Ed effettivamente, mettendo per un istante da parte le ragioni e gli argomenti della sua esistenza in vita politica, compresa l’esperienza di amministratore con la solfa della “cultura del fare”, scorgendolo puntualmente ospite di Agorà su Rai3, così come in ogni altro talk che dio palinsesto manda in terra, si ha la prevedibile sensazione che l’uomo debba assolvere il proprio ruolo di “forza tranquilla”, rassicurante camomilla dialettica, stia, insomma sotto le insegne di Forza Italia secondo quella che con un’iperbole per nulla inelegante potremmo chiamare la “strategia del mocio”.
Avete capito proprio bene: la faccina, il blazer, il tono della voce quasi inavvertibile, la scriminatura di Alessandro Cattaneo costituiscono l’ideale strofinaccio destinato a rimuovere strategicamente dal ricordo recente il peso simbolico di altre facce ben più inquietanti e impresentabili del partito personale di Berlusconi: i Verdini, gli Scajola, tanto per non andare oltre l’ambo secco.
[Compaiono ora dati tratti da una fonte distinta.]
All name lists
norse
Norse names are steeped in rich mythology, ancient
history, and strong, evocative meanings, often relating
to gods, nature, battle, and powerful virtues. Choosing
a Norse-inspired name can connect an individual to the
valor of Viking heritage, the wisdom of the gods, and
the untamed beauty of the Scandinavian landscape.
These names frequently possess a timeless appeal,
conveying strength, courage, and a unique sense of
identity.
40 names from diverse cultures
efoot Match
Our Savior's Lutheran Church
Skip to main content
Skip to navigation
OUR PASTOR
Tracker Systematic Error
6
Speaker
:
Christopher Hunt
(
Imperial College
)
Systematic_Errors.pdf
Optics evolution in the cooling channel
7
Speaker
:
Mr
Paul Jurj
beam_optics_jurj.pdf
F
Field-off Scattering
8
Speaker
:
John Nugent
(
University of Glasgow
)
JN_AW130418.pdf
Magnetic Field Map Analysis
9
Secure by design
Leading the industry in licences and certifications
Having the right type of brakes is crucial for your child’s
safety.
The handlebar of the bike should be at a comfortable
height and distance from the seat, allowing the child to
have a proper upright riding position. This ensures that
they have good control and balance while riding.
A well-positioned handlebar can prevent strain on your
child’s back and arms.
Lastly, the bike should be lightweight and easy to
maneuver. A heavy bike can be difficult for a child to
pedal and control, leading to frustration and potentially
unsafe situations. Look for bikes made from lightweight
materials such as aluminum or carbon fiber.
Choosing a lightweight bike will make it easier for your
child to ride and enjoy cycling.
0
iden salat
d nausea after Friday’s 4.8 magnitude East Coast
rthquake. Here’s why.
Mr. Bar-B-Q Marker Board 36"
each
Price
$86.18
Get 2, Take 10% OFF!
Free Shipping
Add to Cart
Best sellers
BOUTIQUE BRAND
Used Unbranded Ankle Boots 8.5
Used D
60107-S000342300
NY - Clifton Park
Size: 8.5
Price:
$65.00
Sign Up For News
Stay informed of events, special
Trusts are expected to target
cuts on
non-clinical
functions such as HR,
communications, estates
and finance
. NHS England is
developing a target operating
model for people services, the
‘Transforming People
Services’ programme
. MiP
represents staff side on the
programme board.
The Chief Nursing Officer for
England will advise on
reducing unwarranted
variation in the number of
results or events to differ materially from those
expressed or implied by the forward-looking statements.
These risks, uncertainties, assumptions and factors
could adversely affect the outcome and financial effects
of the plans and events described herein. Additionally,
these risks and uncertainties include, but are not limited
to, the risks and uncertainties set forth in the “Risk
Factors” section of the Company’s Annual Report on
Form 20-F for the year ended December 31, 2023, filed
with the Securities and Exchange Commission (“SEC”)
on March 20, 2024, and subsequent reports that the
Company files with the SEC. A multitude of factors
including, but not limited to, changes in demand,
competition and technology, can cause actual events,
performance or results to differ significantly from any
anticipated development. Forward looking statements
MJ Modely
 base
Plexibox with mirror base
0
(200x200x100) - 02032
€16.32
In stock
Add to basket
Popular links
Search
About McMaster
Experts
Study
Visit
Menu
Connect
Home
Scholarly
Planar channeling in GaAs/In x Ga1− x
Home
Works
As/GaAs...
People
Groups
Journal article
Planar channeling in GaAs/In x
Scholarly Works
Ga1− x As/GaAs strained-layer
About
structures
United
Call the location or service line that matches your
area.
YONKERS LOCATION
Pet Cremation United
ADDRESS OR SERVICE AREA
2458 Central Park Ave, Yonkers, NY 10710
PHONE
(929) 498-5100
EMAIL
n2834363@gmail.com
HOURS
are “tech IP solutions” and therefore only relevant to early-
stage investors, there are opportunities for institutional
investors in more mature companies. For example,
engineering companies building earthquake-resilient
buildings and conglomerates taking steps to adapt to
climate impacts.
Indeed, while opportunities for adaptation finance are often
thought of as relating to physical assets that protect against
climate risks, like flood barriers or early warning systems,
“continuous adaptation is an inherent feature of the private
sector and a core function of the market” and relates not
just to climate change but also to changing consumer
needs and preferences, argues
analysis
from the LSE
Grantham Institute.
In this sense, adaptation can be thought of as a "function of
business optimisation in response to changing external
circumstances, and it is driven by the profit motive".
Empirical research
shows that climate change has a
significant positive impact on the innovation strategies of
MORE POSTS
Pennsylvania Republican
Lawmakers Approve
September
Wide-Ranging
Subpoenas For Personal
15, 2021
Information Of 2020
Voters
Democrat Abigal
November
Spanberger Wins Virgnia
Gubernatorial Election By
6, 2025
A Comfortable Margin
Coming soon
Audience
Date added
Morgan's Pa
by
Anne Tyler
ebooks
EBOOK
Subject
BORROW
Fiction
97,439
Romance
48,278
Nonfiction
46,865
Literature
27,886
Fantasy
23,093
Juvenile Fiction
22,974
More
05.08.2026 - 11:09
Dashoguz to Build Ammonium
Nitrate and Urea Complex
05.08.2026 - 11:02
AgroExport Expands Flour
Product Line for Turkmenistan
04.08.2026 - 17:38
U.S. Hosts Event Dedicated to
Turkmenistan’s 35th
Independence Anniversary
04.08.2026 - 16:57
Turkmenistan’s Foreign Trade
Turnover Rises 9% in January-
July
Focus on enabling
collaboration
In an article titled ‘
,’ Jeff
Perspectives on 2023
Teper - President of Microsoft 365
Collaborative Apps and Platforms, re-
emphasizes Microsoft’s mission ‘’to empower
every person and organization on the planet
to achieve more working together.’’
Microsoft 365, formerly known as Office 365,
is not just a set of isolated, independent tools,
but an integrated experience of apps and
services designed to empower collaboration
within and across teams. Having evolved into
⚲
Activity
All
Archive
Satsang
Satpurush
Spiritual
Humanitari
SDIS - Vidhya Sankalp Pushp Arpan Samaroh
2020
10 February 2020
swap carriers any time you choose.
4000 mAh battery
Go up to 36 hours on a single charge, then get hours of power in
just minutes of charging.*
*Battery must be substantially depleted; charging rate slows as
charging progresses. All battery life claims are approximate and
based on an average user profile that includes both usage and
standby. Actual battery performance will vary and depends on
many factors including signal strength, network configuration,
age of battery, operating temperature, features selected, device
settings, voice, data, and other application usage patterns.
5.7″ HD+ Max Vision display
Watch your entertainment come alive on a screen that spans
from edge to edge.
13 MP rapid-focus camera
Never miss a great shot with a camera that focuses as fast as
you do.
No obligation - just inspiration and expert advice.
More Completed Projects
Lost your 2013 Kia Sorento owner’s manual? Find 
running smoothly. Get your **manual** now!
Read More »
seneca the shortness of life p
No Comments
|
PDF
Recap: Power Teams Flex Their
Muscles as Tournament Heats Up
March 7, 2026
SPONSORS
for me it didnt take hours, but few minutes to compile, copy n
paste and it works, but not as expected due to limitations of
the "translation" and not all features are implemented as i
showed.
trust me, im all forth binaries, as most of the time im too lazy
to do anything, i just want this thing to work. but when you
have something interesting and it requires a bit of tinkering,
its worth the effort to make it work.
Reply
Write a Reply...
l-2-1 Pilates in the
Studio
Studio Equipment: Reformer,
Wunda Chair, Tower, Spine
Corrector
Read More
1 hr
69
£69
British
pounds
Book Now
Non sembri fuorviante il riferimento iconico che mi appresto a fare, eppure il nostro suggerisce proprio l’immagine di un celebre manifesto sovietico con Lenin che ramazza via dal globo terrestre i nemici di classe.
Accanto a queste certezze inossidabili, Mocio Cattaneo, consegna un’ulteriore domanda bassamente mediatica e insieme assoluta soprattutto se inquadrata nel teatro della vita e della soddisfazione personale. Eccola: resisterà il “caruccio” Alessandro sul piano inclinato della leadership o piuttosto, colpa del destino e di un Silvio viziato e volubile come un gran visir o addirittura Sardanapalo, svanirà presto dalla vista come la povera Elisabetta Gardini? Chi vivrà vedrà, nel frattempo il carnet di impegni mediatici del nostro sembra infittirsi di impegni. Siamo ancora lontani dalla riconoscibilità immediata della sagoma del personaggio, ma il ragazzo è già lì sulla rampa di lancio.